Jim Hanrahan, an attorney working for McAuliffe on the project, said the school's goal is not to fix existing traffic issues, but to do its best not to add problems.

State Rep. Chris Walsh and a handful of Framingham Town Meeting members, who represent that neighborhood, were in the audience for the presentation. 

Walsh told residents he would contact the police department Thursday morning to forward their traffic and speeding concerns. 

Walsh and Town Meeting members also suggested the neighborhood contact the town's Traffic and Roadway Safety Committee.

The regional public charter school will go before the Framingham Planning Board on Thursday, Jan. 23 to begin the approval process for its new campus. The goal is for students to attend the new campus in August 2014.

If approved, the campus will not be entirely comprised of students, as a couple of tenants in one of the other building in the office park asked to complete their lease. Once the lease ends, the goal is to have the entire campus just for the regional public charter school.

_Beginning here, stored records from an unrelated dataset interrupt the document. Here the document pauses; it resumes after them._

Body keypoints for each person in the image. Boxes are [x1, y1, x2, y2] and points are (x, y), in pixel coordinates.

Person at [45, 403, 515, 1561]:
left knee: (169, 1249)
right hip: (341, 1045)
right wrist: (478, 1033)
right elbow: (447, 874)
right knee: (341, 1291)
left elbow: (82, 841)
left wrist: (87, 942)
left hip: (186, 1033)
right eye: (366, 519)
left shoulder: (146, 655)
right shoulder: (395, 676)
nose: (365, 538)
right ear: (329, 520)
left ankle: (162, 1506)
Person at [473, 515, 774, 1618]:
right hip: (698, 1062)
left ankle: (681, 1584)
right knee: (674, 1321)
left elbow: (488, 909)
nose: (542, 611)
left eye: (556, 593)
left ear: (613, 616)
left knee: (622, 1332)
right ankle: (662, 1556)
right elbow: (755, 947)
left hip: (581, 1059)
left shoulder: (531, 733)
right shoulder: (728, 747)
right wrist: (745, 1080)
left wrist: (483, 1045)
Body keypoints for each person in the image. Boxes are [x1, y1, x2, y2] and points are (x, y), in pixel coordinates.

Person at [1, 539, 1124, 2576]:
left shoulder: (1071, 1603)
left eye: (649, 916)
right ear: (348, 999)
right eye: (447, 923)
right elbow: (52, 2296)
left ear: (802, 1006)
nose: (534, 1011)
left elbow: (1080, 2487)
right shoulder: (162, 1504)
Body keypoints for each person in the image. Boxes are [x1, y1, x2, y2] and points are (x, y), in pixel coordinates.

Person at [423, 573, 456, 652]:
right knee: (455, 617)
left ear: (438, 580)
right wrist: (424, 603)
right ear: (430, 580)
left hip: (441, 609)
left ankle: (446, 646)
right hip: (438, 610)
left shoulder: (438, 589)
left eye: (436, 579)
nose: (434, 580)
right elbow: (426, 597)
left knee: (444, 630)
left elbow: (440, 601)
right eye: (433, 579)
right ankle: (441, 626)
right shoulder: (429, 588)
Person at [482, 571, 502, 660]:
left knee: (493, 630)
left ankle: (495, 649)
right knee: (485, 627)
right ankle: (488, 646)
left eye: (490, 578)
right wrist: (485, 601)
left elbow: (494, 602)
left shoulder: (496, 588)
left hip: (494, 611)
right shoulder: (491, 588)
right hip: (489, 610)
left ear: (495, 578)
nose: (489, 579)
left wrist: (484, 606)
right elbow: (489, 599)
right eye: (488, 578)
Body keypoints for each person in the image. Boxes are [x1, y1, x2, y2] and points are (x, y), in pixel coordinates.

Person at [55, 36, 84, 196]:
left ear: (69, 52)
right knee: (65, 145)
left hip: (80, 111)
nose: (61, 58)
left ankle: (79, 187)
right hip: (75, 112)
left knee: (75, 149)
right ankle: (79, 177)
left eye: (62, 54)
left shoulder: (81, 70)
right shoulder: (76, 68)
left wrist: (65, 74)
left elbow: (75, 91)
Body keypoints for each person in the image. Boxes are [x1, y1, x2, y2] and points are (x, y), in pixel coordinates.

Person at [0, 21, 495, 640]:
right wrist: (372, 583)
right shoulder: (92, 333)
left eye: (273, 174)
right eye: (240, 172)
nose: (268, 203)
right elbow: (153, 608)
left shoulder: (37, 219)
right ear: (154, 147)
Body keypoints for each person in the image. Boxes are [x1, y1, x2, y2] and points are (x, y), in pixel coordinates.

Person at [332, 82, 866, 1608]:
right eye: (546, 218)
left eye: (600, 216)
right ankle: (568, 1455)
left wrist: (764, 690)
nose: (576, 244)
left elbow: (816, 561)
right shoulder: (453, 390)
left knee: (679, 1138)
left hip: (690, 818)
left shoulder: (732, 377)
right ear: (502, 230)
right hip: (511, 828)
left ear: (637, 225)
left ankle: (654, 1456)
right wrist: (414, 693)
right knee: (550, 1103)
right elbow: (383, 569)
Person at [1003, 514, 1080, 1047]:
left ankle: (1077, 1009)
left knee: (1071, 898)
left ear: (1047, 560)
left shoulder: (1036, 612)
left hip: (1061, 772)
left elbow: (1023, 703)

The campus consists of three buildings. Civil engineer David Kelly said little construction is proposed for the campus. A second driveway is planned and what he described as the only eye sore on the site, the warehouse, will be remodeled into the school's new Adventure Center. The other major outside change would be an entry tower, designed to tie into the school's curriculum on bridges.

The present buildings in the office park, said Kelly, will need to be reconfigured inside for classrooms, but on the outside only cosmetic changes, including adding canopies and awnings to protect students and adding earth tone colors are planned. 

Landscaping at the site will not be removed, instead additional bushes and trees were planned, said Kelly.

One resident said she hopes the school will pick up its leaves, from those new trees, so they do not blow into her yard.

Editor's Note: My daughter is a student at the Christa McAuliffe Regional Public Charter School.